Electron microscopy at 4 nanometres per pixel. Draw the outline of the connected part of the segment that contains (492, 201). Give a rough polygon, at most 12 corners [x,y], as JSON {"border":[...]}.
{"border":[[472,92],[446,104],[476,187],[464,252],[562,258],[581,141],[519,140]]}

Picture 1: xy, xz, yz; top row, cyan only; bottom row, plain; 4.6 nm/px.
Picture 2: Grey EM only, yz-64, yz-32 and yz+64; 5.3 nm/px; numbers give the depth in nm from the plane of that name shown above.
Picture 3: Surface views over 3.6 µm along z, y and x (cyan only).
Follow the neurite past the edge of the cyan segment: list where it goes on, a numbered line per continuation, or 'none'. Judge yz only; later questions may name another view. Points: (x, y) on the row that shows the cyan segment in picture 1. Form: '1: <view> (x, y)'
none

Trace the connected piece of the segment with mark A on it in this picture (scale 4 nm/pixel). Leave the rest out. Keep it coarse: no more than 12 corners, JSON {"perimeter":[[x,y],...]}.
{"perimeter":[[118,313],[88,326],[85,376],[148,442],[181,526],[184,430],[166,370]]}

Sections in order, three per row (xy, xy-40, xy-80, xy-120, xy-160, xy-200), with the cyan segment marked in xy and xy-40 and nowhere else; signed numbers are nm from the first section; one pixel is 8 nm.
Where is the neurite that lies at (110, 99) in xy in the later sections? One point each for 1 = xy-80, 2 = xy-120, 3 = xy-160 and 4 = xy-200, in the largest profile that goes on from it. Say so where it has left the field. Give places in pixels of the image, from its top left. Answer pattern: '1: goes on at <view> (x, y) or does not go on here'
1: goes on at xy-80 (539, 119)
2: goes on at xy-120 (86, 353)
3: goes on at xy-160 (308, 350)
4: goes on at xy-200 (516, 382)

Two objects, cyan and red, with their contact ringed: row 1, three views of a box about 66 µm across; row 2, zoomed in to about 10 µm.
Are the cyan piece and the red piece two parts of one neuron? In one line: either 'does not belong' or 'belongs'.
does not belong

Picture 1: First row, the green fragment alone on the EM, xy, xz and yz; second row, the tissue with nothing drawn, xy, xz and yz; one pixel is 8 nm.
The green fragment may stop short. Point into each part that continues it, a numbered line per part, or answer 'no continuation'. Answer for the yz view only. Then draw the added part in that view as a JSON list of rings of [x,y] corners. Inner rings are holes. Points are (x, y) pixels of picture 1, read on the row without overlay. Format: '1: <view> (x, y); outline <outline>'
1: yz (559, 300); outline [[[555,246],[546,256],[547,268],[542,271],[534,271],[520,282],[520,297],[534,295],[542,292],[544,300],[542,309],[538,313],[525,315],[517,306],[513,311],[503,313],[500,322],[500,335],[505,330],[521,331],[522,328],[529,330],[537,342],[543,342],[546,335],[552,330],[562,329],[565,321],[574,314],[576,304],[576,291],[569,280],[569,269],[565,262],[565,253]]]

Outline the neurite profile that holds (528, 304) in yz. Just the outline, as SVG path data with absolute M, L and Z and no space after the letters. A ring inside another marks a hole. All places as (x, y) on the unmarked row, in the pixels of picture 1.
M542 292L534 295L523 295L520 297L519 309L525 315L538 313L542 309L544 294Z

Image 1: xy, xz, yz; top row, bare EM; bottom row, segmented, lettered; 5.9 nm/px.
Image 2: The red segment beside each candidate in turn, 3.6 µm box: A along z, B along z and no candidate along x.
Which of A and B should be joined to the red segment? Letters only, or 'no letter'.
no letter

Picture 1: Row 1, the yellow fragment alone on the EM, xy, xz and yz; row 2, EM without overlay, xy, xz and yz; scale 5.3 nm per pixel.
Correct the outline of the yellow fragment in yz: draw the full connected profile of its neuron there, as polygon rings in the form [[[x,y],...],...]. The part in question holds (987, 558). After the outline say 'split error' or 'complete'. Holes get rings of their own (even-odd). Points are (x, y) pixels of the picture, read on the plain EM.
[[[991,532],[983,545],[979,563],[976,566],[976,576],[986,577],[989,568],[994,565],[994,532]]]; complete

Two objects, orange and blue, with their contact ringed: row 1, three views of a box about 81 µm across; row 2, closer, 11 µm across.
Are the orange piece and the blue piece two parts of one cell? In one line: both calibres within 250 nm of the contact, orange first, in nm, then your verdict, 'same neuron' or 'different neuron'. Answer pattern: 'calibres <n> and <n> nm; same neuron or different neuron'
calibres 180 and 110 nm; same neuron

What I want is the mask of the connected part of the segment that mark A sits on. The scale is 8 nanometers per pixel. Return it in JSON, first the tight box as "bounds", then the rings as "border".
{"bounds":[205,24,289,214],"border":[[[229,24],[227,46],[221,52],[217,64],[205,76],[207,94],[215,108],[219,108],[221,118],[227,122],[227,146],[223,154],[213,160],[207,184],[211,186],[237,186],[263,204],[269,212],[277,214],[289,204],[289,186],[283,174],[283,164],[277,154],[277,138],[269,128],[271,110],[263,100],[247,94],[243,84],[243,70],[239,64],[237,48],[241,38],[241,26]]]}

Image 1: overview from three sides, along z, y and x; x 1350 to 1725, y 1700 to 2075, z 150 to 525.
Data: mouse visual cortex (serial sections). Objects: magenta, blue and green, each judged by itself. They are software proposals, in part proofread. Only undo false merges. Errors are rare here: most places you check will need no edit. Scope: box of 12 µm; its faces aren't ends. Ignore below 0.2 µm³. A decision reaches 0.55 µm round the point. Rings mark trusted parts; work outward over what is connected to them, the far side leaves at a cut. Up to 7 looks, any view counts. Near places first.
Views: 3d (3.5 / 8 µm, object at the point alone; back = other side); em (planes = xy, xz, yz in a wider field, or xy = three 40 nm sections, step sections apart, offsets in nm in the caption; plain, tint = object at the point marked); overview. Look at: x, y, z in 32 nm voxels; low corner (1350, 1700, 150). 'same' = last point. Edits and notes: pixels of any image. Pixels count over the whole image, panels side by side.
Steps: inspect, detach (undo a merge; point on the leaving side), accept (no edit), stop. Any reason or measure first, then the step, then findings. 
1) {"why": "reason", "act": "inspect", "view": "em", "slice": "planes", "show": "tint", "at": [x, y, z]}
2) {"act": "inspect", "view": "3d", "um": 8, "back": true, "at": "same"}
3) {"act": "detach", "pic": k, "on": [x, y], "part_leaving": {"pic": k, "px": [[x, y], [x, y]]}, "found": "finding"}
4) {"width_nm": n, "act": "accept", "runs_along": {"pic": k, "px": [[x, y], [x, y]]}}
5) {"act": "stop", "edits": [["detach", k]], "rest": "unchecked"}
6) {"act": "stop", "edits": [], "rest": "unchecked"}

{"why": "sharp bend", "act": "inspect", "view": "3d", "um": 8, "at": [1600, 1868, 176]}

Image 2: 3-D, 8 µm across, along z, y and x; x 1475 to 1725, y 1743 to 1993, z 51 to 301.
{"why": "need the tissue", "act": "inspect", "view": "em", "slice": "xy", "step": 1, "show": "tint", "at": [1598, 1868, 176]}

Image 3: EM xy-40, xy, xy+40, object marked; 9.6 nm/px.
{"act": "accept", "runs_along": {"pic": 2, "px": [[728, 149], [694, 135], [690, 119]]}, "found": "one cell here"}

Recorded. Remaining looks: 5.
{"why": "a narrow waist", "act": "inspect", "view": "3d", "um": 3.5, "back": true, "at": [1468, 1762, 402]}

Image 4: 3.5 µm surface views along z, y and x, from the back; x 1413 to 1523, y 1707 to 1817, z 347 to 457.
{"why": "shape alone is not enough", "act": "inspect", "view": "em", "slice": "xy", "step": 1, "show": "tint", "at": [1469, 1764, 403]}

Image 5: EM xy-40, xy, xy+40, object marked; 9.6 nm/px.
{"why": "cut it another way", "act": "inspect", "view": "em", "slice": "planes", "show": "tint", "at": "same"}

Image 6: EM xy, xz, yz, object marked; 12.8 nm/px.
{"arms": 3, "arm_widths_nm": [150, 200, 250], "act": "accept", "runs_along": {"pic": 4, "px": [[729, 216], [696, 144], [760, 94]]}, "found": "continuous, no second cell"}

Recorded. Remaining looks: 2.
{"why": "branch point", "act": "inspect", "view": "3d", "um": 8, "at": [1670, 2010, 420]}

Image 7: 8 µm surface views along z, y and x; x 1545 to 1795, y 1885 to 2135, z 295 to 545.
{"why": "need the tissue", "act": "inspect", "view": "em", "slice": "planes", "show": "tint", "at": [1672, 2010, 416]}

#####

AIM OF THE TASK> Copy the entries above exactly, but only from the line holding "Which of A and" through the line holding "Picture 1: Row", both included.

SOLUTION FOR THIS EXERCISE>
Which of A and B should be joined to the red segment? Letters only, or 'no letter'.
no letter

Picture 1: Row 1, the yellow fragment alone on the EM, xy, xz and yz; row 2, EM without overlay, xy, xz and yz; scale 5.3 nm per pixel.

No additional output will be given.